Sweep the Floor

A good amount of the Apprenticeship Patterns that I see when choosing one to write my blog post about have contexts, situations, and descriptions of people who are confident in their programming abilities, have a defined role on a development team, and are eager to get in the meat of the problem.

However, this context does not describe me very well. I am not confident in my abilities as a programmer yet, I do have an apprenticeship opportunity, but I have no defined role or job title, and I am nervous to tackle important complex tasks because of my inexperience. Thankfully I came across a pattern which describes my situation pretty well.

The “Sweep the Floor” pattern is for people like me who are unsure of the team and vice versa. People who want to contribute to the meaningful work in order to grow their skills and find a defined place on the team, but have only just began their position in the group. This context really spoke to me and pretty much read my mind without my thinking it.

The solution they provide is so remarkably simple that I’m surprised I didn’t think about it before to put my mind at ease. The authors suggest that in order to gain trust and find your place in the team is to in the beginning “volunteer for simple, unglamorous, yet necessary, tasks.” Hence the pattern’s title sweep the floor. If I can’t contribute to the main problem yet, then I can demonstrate my usefulness by handling tasks that are either tedious, not fun, or otherwise that the team does not want to do.

“Typically, you’ll want to focus on the edges of the system where there is less risk, rather than the core where there are usually many dependencies and lots of complexity”. This quote from the authors gave me a lot of clarity about what steps I can take in my internship to make myself known and actually be useful to the company.

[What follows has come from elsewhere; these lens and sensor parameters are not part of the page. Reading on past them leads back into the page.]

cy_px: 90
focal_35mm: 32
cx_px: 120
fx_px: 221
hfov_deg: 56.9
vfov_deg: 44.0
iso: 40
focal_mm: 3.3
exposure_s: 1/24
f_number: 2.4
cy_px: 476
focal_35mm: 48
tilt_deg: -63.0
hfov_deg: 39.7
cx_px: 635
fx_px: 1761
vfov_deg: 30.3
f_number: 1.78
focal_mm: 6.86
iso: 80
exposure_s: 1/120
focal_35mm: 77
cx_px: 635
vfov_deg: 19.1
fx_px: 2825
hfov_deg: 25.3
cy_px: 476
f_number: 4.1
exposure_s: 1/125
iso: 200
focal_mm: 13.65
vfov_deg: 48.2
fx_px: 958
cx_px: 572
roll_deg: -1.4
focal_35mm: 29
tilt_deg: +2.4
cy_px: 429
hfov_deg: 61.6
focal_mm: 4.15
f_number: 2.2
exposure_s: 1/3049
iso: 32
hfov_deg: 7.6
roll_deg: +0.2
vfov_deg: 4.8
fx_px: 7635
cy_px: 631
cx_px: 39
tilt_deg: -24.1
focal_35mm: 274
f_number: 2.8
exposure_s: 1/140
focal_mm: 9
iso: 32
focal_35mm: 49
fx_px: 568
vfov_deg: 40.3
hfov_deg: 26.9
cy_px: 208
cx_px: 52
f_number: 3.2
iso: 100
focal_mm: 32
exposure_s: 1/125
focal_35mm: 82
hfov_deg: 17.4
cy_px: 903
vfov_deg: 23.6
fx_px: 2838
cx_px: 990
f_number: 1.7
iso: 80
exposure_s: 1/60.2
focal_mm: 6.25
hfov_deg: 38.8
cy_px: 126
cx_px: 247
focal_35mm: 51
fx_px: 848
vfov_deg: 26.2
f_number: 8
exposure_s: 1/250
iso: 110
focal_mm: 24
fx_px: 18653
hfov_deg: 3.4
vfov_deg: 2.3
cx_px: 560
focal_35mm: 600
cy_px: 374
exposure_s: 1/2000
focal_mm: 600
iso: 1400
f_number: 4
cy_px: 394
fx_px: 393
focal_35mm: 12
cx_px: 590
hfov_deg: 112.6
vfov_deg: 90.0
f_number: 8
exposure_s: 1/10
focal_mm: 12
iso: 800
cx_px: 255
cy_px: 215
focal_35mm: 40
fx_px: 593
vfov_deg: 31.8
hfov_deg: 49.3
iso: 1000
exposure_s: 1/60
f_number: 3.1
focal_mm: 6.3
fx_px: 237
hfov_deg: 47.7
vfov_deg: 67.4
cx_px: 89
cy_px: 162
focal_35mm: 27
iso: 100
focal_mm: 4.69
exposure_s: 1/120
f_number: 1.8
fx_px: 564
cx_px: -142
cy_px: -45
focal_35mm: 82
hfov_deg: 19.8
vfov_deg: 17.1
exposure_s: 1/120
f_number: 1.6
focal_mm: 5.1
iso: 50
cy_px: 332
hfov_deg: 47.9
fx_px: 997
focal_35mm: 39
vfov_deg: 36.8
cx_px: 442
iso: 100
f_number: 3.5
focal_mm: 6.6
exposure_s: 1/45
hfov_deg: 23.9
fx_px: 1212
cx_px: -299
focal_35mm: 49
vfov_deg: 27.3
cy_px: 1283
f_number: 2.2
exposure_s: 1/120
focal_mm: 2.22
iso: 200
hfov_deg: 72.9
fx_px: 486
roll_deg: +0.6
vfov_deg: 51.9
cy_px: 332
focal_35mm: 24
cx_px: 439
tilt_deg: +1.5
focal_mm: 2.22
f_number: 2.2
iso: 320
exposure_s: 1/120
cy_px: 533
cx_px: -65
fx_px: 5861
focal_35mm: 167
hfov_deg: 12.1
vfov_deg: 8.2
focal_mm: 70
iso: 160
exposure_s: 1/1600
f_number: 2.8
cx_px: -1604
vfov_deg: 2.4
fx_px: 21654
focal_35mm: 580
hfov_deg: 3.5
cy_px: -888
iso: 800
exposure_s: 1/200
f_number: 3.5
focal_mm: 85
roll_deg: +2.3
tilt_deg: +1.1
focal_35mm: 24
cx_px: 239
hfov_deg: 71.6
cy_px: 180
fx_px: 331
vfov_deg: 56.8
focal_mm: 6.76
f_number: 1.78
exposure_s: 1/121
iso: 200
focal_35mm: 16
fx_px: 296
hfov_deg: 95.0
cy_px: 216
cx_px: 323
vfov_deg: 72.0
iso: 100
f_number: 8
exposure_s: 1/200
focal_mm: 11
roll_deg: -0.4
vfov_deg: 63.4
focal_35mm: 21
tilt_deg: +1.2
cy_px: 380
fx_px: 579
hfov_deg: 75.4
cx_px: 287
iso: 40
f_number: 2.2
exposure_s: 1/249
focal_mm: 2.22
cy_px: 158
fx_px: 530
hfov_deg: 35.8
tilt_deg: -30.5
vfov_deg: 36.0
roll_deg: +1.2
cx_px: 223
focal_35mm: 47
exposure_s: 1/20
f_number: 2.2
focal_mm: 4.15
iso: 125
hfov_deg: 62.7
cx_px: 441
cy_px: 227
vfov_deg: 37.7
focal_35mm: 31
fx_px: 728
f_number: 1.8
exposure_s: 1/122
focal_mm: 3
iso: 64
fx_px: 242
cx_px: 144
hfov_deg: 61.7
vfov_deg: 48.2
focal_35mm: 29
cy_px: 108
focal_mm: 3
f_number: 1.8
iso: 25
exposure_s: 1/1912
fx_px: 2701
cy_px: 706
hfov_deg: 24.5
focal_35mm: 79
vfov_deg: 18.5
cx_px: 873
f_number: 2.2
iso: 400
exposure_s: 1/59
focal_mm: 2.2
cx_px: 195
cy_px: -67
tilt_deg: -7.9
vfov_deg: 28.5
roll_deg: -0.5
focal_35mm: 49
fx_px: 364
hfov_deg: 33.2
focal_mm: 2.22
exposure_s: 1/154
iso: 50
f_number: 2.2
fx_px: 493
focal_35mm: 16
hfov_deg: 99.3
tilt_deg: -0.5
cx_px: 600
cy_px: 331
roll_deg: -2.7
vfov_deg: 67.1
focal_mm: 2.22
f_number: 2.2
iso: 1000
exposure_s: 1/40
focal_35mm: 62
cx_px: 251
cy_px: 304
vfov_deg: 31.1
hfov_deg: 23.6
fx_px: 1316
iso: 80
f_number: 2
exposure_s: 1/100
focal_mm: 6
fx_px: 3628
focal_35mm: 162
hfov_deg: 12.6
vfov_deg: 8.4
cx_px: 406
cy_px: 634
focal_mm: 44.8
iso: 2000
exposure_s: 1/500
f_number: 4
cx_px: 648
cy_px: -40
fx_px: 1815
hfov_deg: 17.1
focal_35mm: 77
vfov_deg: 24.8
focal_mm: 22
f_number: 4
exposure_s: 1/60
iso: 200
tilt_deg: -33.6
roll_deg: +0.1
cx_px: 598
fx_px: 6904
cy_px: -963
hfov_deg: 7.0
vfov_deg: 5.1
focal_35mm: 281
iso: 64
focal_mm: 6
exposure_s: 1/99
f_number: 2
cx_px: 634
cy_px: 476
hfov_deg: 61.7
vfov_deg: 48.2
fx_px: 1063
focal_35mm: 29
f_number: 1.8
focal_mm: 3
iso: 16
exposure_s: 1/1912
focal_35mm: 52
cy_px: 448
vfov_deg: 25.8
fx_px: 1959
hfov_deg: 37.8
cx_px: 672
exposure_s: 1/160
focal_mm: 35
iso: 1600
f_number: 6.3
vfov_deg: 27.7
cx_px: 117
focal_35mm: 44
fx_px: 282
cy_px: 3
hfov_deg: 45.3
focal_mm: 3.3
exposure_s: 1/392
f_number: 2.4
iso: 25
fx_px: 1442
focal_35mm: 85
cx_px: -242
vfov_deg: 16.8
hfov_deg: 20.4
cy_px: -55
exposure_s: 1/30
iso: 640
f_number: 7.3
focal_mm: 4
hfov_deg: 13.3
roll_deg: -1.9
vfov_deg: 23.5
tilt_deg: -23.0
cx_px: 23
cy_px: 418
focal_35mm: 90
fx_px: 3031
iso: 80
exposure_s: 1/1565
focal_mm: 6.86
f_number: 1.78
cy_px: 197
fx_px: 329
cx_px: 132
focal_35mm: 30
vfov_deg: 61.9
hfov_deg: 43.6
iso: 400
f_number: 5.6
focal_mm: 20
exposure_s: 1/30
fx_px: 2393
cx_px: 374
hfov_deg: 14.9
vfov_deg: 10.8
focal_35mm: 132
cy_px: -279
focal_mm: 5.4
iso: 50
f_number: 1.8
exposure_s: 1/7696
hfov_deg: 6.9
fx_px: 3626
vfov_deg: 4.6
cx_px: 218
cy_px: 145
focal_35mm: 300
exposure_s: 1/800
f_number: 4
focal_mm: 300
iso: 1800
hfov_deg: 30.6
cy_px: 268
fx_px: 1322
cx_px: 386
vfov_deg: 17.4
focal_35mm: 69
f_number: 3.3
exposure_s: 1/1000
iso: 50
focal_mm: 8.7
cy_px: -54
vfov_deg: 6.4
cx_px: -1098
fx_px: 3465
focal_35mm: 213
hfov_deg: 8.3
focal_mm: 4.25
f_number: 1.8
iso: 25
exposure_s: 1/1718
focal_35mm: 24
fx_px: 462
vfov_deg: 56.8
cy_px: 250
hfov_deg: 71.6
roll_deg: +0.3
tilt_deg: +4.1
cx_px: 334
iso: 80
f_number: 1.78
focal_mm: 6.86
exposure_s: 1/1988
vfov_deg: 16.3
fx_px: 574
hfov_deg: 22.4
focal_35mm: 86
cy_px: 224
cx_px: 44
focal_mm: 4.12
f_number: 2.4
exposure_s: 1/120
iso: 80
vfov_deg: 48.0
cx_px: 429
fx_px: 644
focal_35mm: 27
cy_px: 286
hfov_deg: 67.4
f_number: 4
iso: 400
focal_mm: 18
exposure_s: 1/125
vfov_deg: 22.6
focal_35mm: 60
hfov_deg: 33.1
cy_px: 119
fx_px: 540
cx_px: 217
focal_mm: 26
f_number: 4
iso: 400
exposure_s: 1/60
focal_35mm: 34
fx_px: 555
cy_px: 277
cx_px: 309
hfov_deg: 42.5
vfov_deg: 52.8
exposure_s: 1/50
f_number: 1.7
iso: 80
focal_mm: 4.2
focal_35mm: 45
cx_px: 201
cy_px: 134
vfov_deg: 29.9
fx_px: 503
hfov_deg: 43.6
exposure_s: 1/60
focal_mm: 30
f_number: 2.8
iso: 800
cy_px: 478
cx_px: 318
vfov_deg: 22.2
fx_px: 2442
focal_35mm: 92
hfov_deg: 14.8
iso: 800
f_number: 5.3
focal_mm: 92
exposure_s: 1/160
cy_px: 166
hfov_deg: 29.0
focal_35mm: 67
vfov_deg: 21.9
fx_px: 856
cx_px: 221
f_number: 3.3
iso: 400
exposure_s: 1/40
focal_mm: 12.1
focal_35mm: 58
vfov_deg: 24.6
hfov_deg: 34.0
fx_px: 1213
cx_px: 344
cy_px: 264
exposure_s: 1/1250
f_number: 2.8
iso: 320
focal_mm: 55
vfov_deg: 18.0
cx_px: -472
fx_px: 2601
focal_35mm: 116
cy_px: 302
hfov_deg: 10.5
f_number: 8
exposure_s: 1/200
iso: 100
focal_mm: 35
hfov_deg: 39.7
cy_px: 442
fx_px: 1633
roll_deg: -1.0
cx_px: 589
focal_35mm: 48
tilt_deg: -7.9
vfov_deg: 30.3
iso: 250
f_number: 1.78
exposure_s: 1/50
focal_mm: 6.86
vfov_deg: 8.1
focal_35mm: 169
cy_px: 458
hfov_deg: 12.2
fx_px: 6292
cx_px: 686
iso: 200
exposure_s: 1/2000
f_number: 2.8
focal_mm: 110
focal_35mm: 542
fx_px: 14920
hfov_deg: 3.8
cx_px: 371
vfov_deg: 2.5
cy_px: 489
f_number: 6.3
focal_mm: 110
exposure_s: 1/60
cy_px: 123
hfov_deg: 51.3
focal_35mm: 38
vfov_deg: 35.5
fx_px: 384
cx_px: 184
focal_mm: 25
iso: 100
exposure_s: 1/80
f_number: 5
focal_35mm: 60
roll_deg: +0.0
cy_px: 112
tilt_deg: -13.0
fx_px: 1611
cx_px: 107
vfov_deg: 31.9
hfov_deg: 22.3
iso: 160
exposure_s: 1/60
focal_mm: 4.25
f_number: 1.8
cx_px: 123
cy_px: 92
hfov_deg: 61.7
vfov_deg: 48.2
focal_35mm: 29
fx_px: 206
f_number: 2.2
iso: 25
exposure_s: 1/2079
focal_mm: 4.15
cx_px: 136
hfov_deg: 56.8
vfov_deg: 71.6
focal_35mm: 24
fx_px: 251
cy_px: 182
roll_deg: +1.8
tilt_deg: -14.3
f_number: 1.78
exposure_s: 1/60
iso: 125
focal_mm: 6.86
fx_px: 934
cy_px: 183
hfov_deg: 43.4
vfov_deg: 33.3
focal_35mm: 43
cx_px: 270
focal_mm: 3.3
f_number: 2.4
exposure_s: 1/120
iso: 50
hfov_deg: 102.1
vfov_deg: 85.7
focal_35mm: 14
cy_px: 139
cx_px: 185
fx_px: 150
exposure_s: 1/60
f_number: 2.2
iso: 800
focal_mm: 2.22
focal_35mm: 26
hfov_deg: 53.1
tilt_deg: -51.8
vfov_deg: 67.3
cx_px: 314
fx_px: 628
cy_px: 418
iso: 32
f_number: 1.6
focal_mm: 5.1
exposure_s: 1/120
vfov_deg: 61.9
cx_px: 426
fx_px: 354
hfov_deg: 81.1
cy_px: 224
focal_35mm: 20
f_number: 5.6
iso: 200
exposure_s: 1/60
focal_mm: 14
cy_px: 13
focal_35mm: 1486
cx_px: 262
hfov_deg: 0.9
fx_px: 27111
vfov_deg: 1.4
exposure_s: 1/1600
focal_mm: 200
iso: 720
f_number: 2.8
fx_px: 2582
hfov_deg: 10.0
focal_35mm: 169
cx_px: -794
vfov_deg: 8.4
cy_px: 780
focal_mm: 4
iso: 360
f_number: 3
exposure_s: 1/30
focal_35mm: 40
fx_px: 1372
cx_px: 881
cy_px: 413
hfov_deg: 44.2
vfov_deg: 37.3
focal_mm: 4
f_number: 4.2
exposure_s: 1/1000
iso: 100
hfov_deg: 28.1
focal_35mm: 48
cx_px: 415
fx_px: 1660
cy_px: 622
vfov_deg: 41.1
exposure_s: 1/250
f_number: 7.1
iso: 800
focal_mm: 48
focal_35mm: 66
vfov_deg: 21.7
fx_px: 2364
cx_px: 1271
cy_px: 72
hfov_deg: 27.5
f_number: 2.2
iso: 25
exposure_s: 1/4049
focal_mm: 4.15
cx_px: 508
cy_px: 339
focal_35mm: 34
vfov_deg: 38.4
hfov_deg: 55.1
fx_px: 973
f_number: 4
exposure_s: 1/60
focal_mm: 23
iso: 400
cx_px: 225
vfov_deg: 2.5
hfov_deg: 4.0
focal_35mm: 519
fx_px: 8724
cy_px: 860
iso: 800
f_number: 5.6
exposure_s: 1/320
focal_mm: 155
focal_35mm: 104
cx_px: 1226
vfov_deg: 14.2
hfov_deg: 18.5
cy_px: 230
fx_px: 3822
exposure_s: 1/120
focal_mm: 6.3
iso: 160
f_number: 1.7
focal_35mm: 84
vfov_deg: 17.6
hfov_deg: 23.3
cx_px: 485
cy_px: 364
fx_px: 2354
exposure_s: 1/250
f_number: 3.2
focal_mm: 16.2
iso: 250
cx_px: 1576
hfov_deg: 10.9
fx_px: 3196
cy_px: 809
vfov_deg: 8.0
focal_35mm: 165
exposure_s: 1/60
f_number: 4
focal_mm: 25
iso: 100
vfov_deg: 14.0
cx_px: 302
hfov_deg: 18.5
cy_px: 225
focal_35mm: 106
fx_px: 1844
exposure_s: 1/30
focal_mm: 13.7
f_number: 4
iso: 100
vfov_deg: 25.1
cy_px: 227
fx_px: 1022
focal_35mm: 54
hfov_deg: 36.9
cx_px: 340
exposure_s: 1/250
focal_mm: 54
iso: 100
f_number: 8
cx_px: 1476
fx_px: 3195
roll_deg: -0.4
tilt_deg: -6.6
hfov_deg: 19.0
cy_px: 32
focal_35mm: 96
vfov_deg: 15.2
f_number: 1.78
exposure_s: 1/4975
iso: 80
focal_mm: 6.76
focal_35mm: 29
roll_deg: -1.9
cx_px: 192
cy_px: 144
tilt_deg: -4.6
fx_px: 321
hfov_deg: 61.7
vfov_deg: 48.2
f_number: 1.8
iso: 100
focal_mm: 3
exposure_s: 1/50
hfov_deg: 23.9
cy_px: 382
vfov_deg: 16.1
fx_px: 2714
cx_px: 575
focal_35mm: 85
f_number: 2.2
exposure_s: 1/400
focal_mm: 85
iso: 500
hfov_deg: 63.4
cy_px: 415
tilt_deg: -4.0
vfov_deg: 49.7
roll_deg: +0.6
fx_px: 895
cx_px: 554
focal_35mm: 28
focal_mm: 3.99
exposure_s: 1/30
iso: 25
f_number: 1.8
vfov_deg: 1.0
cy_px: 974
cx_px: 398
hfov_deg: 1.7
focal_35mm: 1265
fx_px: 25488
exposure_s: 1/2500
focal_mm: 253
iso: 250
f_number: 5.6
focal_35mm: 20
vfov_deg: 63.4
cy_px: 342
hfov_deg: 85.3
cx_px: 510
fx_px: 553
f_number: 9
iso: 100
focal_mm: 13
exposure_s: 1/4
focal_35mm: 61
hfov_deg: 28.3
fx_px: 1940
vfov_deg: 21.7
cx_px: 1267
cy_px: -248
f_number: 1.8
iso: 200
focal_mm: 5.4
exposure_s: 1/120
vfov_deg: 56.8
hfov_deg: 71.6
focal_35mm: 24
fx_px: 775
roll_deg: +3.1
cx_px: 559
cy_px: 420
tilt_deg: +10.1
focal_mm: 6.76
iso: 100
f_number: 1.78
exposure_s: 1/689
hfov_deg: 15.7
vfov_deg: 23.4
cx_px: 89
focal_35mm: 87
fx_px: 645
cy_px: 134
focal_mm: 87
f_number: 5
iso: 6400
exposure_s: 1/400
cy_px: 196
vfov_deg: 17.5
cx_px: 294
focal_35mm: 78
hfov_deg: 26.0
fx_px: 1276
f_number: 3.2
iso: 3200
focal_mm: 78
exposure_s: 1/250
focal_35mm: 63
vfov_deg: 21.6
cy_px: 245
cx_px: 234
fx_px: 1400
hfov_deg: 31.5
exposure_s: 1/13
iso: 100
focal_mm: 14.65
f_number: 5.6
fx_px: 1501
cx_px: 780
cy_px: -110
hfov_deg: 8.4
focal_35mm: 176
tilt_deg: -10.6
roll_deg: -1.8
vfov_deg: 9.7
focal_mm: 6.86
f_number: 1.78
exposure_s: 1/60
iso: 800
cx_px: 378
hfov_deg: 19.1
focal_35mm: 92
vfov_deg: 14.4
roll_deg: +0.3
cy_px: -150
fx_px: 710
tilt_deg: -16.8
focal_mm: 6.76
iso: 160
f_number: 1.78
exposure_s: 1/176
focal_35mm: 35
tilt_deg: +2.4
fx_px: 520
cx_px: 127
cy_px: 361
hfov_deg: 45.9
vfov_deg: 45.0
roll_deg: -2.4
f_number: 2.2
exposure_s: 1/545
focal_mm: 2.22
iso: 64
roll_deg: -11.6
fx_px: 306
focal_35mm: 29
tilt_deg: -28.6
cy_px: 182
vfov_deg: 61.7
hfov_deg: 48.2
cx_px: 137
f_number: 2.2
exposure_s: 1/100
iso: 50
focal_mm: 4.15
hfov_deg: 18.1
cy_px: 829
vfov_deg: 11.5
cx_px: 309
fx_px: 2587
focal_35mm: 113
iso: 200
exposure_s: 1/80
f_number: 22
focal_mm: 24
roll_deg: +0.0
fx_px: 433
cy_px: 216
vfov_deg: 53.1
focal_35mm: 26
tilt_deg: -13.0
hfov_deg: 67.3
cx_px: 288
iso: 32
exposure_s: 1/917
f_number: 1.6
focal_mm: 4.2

However, they do highlight a risk about applying this pattern which I know all too well from other jobs I’ve had in the past; if you constantly are taking the ugly tasks nobody wants to do, there is a risk the group will want to keep you doing the boring, menial tasks. I have had this happen to me to the point where my coworkers would jokingly call me what translates to “Cinderella boy”. To mitigate this risk, the authors suggest to advocate for yourself and look for every opportunity to prove that you can produce quality work on a higher level.